#### [Data supplied]
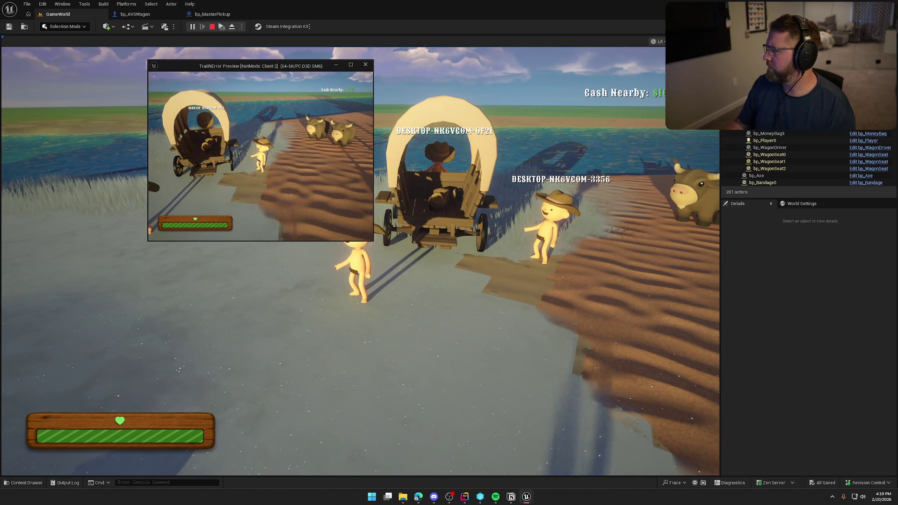
key("w")
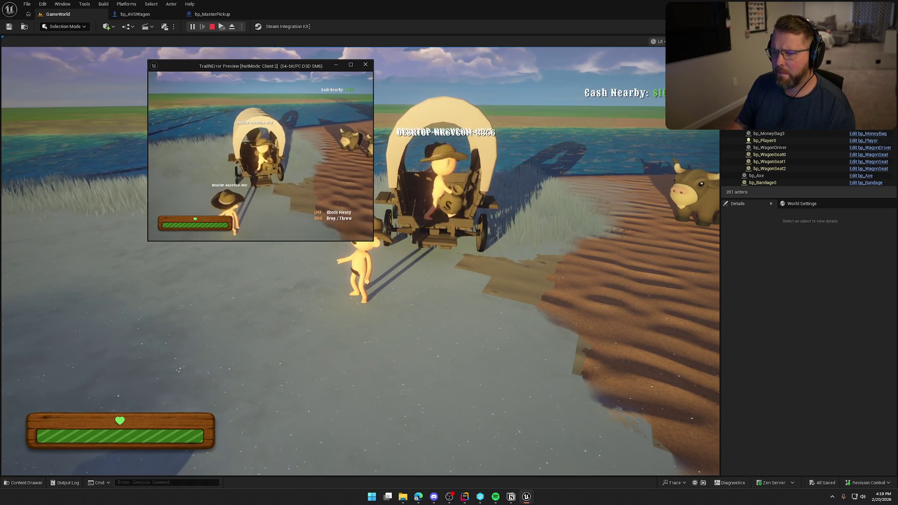
key("s")
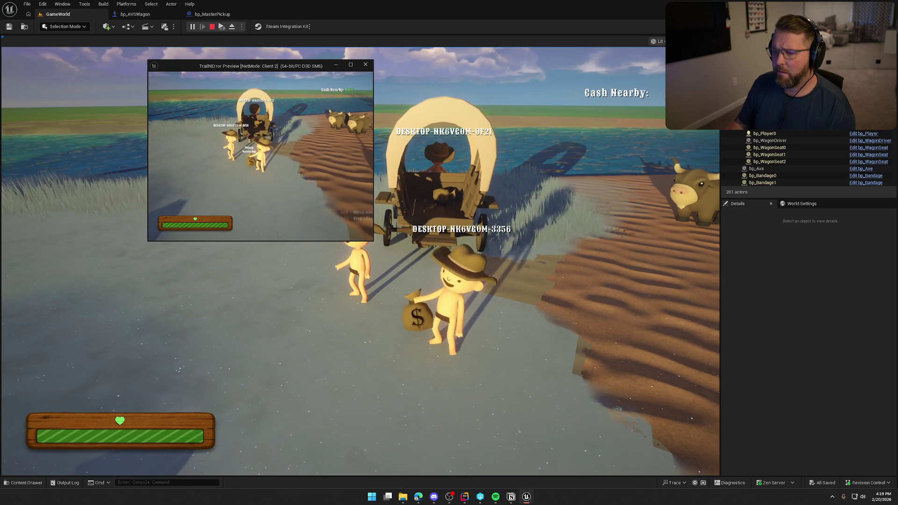
key("d")
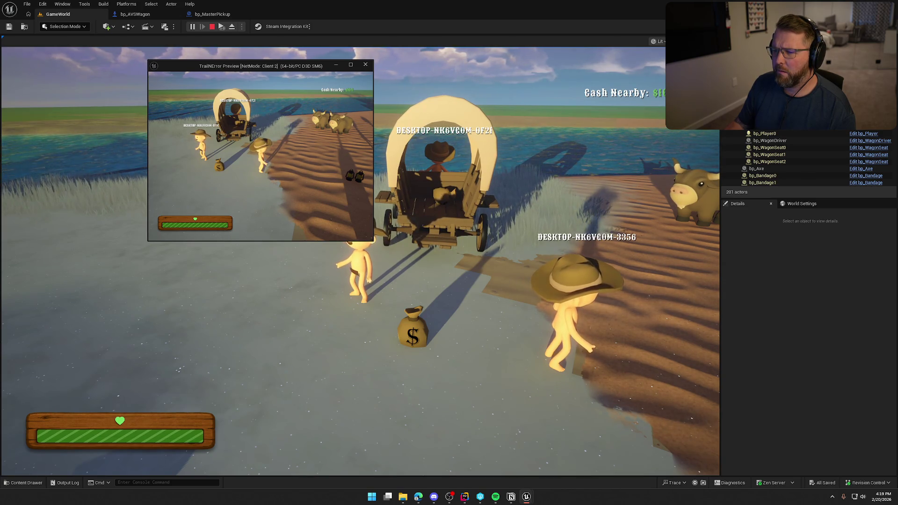
key("Escape")
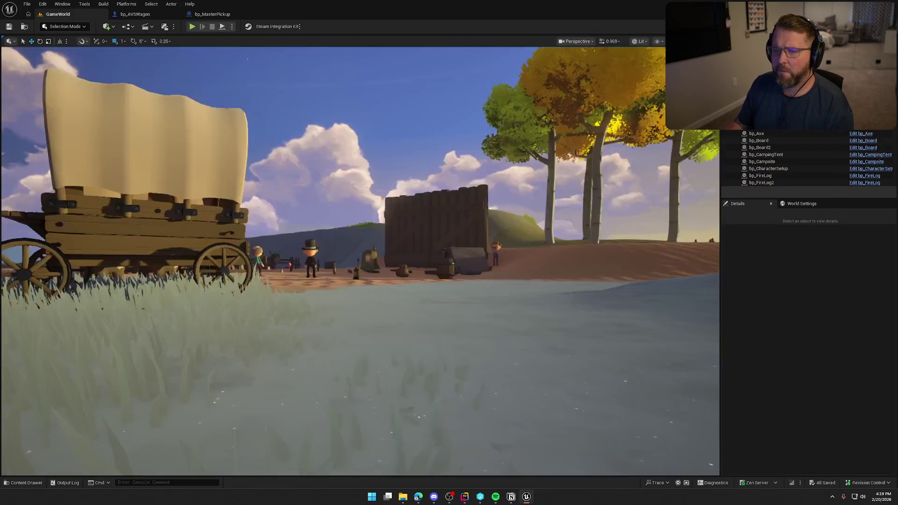
Start a new play session and drive the wagon toward the trading post
left_click(192, 27)
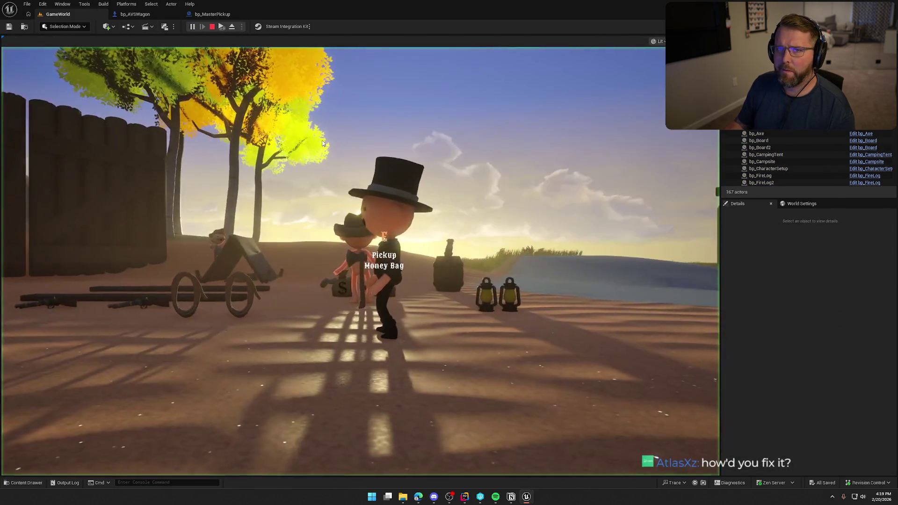
key("w")
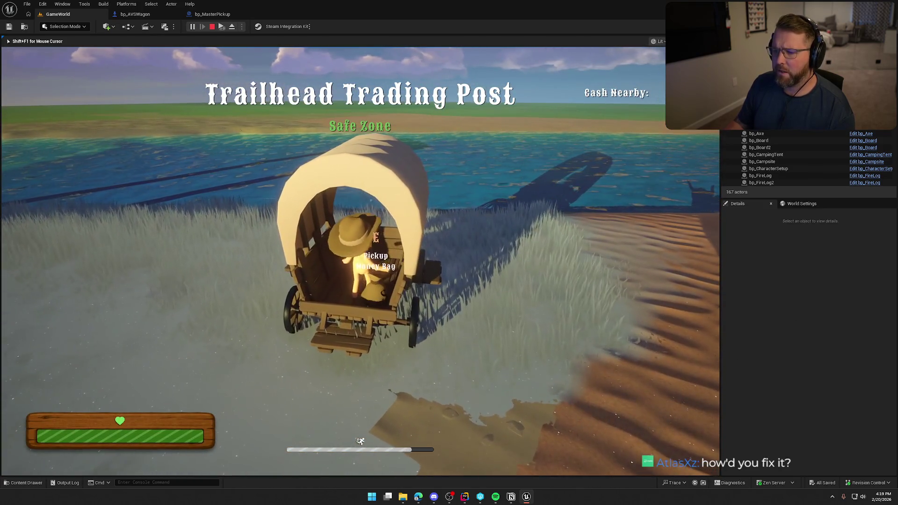
key("a")
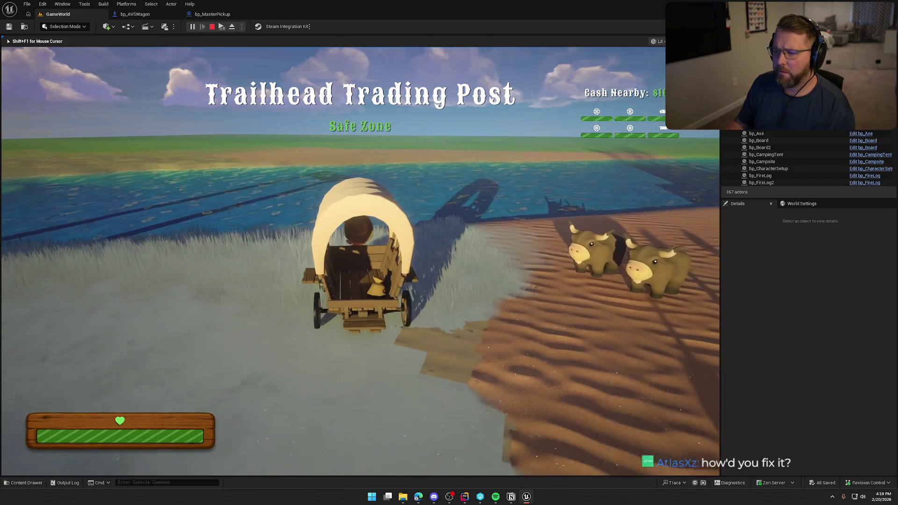
key("w")
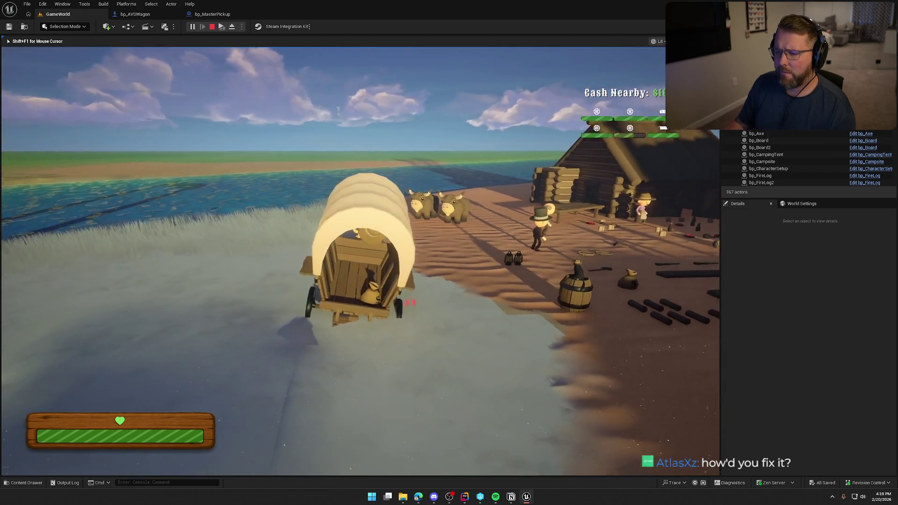
Steer the wagon around the trading post, then exit to bp_MasterPickup's event graph
key("d")
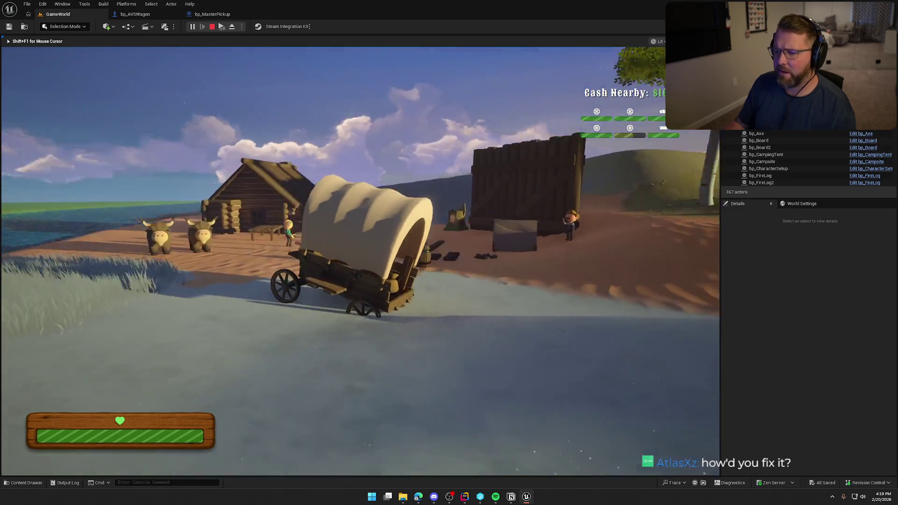
key("a")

#### [Exercise]
Each record above must be set down again unchanged, with its pictures left out.

#### [Solution for this exercise]
key("w")
key("s")
key("d")
key("Escape")
Start a new play session and drive the wagon toward the trading post
left_click(192, 27)
key("w")
key("a")
key("w")
Steer the wagon around the trading post, then exit to bp_MasterPickup's event graph
key("d")
key("a")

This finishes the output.